11 febrero 2009
¡No es posible! Gritaba Alex, desesperado. ¿Cómo había
llegado hasta allí? No se veía nada
alrededor, y el horizonte, que se le antojaba muy lejano, era una línea en la
que, difuminados, se unían el cielo estrellado y el paisaje desértico. No
existía nada más.
Torpemente, Alex comenzó a caminar en línea recta hacia
aquel horizonte tan lejano como enigmático. Portaba una deslucida mochila con
alimentos envasados al vacío, y una cantimplora llena de agua. ¡Qué situación
tan absurda e incomprensible!
Caminó durante horas, y el paisaje no cambiaba. Sólo arena
amarillenta que levantaba grandes nubes de polvo a su paso. Estaba bañado en
sudor, y la lengua se le antojó más
gruesa. Cogió la cantimplora, bebió con ansiedad y siguió caminando. El aire
era caliente y el sol empezaba a asomarse por la derecha, lo que indicaba que
Alex iba en dirección norte. Llevó la mano al bolsillo exterior de la vieja
mochila, y dentro de una funda de piel había un manoseado papel plegado: un
mapa, que Alex desplegó muy excitado. No entendía aquella cartografía. A pesar
de la impecable impresión tipográfica, aquellos signos no se correspondían con
ningún alfabeto conocido –Alex era un erudito y un políglota-, y no conseguía
saber qué lugar representaba. Aquello no tenía ningún sentido. Estaba a punto
de volverse loco. De pronto, a pesar de la claridad del día, en el horizonte
empezó a brillar una luz intensa, deslumbrante, que avanzaba hacia él a gran
velocidad. ¿Qué podrá ser? Se preguntaba Alex con asombro. Tal vez, con miedo.
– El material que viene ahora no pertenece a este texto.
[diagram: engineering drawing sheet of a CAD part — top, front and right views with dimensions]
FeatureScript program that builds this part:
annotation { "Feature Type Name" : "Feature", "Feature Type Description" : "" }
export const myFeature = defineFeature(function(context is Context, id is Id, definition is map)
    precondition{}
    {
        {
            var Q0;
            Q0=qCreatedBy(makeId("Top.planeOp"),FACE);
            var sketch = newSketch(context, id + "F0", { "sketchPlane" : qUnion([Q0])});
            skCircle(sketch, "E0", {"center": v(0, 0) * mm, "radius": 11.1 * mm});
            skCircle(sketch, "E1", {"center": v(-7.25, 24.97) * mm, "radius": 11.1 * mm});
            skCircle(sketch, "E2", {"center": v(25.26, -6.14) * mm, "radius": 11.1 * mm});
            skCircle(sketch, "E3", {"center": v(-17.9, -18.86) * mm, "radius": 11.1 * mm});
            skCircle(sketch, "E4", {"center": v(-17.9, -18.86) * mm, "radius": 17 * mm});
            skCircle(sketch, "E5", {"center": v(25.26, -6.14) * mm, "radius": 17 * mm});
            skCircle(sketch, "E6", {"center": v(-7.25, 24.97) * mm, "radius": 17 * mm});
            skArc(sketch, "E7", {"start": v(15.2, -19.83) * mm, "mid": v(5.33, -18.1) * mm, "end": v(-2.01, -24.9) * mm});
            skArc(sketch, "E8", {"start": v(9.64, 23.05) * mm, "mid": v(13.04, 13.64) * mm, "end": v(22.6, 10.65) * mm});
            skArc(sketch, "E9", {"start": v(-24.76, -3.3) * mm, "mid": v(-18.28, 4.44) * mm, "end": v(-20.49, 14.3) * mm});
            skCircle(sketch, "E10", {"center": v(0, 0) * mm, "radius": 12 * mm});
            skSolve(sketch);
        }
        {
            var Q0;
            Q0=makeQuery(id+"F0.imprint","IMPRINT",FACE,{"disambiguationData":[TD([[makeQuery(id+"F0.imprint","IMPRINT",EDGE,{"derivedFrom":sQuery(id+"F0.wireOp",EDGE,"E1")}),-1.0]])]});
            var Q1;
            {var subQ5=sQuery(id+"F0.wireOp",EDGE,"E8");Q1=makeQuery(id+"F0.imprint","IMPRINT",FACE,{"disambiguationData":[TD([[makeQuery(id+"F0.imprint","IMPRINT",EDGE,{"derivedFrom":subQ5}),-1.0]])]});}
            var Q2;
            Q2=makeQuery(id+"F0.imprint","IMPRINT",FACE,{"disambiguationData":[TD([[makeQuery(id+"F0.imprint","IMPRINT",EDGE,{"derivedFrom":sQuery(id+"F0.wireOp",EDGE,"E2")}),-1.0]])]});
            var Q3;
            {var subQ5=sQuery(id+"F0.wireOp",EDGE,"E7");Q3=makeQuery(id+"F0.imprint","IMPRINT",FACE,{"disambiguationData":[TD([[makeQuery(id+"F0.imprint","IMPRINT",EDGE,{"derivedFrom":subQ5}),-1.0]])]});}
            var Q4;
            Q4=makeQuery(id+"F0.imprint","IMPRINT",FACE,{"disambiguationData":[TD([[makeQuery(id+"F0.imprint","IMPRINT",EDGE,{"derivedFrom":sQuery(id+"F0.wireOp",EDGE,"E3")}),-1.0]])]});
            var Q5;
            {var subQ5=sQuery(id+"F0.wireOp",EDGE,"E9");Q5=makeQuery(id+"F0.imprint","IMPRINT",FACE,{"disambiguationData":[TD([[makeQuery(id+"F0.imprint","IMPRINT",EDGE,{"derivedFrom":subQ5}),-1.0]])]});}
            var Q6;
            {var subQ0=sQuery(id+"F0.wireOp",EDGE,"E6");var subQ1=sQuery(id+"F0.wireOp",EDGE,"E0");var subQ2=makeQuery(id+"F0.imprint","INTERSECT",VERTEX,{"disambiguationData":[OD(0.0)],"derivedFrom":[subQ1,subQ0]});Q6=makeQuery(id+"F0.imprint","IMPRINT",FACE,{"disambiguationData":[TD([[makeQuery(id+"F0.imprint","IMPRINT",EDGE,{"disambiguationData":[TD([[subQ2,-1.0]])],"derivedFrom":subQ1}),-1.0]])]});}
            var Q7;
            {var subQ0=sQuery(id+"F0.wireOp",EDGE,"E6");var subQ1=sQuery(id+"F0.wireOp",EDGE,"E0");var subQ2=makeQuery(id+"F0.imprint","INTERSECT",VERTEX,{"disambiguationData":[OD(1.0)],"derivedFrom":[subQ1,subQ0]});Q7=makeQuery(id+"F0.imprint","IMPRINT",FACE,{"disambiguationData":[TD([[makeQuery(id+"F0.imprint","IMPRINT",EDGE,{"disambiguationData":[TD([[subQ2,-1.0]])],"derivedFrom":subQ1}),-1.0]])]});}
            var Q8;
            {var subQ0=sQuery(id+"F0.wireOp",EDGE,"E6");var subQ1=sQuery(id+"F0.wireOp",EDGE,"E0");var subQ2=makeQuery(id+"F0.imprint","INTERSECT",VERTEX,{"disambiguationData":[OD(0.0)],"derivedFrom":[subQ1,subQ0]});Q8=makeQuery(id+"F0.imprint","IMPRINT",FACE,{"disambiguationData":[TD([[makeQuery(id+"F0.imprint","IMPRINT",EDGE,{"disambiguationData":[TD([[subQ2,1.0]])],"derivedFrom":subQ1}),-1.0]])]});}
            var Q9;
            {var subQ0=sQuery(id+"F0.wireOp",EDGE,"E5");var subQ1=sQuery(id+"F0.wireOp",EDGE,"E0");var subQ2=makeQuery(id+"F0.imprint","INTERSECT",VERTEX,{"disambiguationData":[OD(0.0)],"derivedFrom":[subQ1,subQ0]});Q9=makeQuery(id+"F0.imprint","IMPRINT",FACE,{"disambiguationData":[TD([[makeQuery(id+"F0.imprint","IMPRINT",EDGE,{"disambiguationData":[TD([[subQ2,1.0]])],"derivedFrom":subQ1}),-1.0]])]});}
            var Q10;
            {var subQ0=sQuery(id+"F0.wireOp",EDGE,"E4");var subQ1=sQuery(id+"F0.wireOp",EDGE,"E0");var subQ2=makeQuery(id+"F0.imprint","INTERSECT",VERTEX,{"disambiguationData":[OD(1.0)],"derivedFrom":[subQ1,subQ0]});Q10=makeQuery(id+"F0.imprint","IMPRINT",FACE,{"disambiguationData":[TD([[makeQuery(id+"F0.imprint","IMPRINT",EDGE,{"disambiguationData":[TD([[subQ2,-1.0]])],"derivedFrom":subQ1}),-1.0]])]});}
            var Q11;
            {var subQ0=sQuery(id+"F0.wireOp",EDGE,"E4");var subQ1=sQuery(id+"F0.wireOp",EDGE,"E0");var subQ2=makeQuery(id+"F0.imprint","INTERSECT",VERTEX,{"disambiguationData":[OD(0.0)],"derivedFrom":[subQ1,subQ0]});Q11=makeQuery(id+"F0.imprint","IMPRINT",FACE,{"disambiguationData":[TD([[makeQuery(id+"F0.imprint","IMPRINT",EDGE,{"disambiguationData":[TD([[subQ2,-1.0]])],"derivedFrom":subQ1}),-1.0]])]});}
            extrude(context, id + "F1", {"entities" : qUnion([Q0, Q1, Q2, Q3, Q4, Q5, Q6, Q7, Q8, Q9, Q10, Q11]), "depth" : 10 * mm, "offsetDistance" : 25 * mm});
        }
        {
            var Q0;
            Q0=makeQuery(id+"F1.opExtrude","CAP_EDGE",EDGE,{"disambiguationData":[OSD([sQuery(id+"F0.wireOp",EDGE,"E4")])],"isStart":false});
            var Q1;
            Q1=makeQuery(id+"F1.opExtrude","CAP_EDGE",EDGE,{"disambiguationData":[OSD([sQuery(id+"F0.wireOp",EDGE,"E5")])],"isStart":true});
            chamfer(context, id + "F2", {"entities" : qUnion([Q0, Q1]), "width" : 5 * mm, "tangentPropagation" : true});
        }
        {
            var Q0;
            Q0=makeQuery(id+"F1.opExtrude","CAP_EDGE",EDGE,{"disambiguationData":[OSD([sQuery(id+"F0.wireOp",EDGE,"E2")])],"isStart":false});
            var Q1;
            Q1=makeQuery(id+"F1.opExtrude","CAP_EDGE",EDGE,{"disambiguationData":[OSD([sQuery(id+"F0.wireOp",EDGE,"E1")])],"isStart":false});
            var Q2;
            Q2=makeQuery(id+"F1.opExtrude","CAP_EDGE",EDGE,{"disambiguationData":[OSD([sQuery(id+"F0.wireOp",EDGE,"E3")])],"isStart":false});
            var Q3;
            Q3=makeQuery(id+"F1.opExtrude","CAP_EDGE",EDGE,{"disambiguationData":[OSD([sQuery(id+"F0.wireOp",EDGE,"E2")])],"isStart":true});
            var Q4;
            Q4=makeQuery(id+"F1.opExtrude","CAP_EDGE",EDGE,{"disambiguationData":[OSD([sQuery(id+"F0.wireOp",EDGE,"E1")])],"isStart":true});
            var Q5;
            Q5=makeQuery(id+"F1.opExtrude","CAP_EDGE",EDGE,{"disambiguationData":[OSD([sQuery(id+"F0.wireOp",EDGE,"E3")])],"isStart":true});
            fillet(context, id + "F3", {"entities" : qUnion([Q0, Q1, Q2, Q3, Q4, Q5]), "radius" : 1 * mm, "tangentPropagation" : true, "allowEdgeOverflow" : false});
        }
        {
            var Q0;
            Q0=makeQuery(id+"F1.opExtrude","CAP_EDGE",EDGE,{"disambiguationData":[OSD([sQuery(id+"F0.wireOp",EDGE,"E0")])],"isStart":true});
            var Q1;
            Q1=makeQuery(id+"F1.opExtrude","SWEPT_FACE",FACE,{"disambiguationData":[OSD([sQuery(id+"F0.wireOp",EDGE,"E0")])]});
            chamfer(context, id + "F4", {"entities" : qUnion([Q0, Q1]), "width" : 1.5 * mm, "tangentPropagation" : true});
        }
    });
Un miedo que se iba apoderando de él a medida que aquel resplandor se acercaba.
Aquella claridad cegadora, acompañada de un rugido ensordecedor, inundaba todo
el desierto. Alex miraba a ambos lados, intentando escapar. ¿Pero hacia dónde? Imposible
evitar aquel extraño fenómeno. ¡Ya está aquí! ¡Dios mío! ¡Socorro! ¡Socorro!
El día era espléndido. Y el sol, a través del resquicio de
la contraventana, acariciaba la piel de Alex iluminando su rostro.